Thursday, March 13, 2014
A few years ago, we went to visit my father the day after Thanksgiving. When we walked into the living room of his AFH, he was sitting at the end of the sofa with a blanket over his legs, looking alert. I sat down beside him and said hello while rubbing his arm, and my husband leaned over him and put out his hand for Dad to shake it. Dad looked at him, took his hand, and then didn’t let go after the initial shake.
He kept holding on to my husband’s hand, not painfully, but definitely firmly. My husband stood there for several minutes, talking to my dad, allowing his hand to be held until finally Dad’s grip loosened a little and he was able to pull away and sit down. At the time, I thought it was a reoccurrence of something Dad used to do a lot with his aide and friend, Del. They used to have a strength contest of sorts, with Dad squeezing Del’s hand while Del laughed and squeezed back. After having attended Teepa Snow’s workshop, I now realize that something else may have been going on.
Our hands essentially have two main functions or abilities: fine motor skills, with the thumb and first finger like grasping items and manipulating pens; and strength, with the last three fingers and heel of the hand allowing us to apply pressure and open jars. People with dementia lose the fine motor skills portions of their hands relatively quickly, yet they retain the strength portions. What is more, it feels good to them to use that strength portion; they tend to grip tightly what they can – hands, arms, chairs – and not want to let go because it is soothing. I was amazed to hear this, and thought immediately back to that day with Dad.
I learned so much about the physical effects of dementia, just in that six hour workshop. Another thing I didn’t know about dementia is that it affects the sufferer’s sight, not in terms of clarity of vision, although age has probably already affected that, but in terms of range of vision.
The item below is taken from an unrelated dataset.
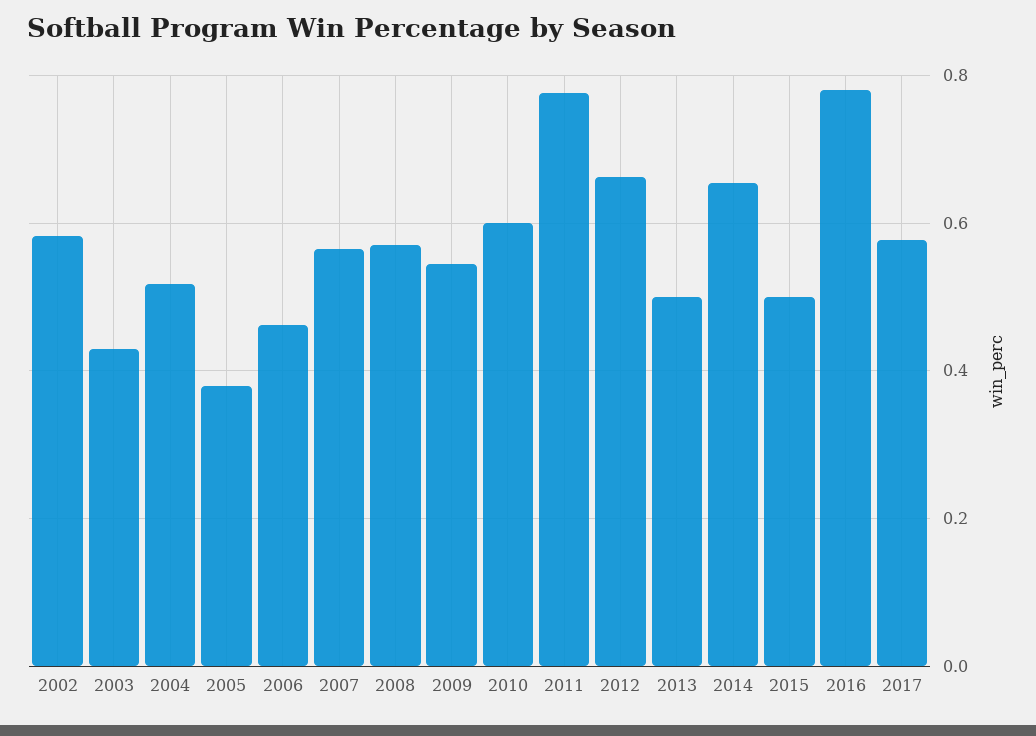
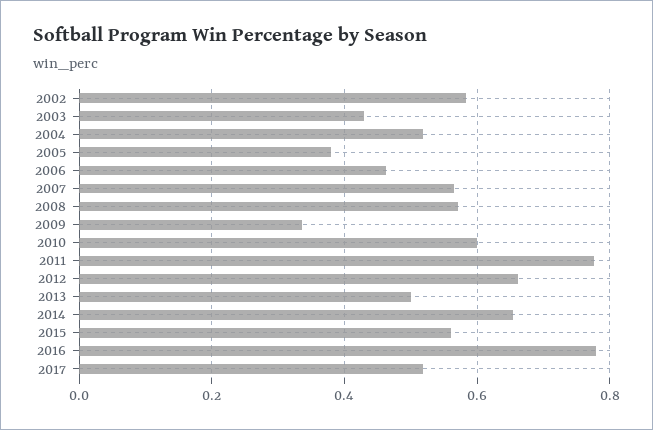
2009: 0.54 -> 0.34
2015: 0.5 -> 0.56
2017: 0.58 -> 0.52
Someone with dementia goes from having normal peripheral vision, to a narrowed field of vision the equivalent of wearing a diving mask. It then narrows even further to the equivalent of goggles, so that they can no longer see anyone approaching them from the side.
They can only see what is directly in front of them; if they are looking down, they can see their plate, for example, and if they are looking up, what is in front of them seizes to exist. This is one of the reasons why talking to someone with dementia while they eat is not a good idea; they will look up to see you and forget about their plate altogether. Or trip over something on the floor while paying attention to the person in front of them. This is also why dementia sufferers become frightened or aggressive when a caregiver approaches from the side to change them or feed them – they just can’t see it.
These are only a few of the many, many changes caused by dementia, changes we as caregivers need to know as much about as possible. Just think how many incidents of aggression, episodes of intense emotion, and occurrences of ‘bad’ behavior could be avoided if we all understood exactly why our loved one was reacting the way they are. Dementia is a mystery, following it’s clues and understanding it’s hints is our main job as caregivers.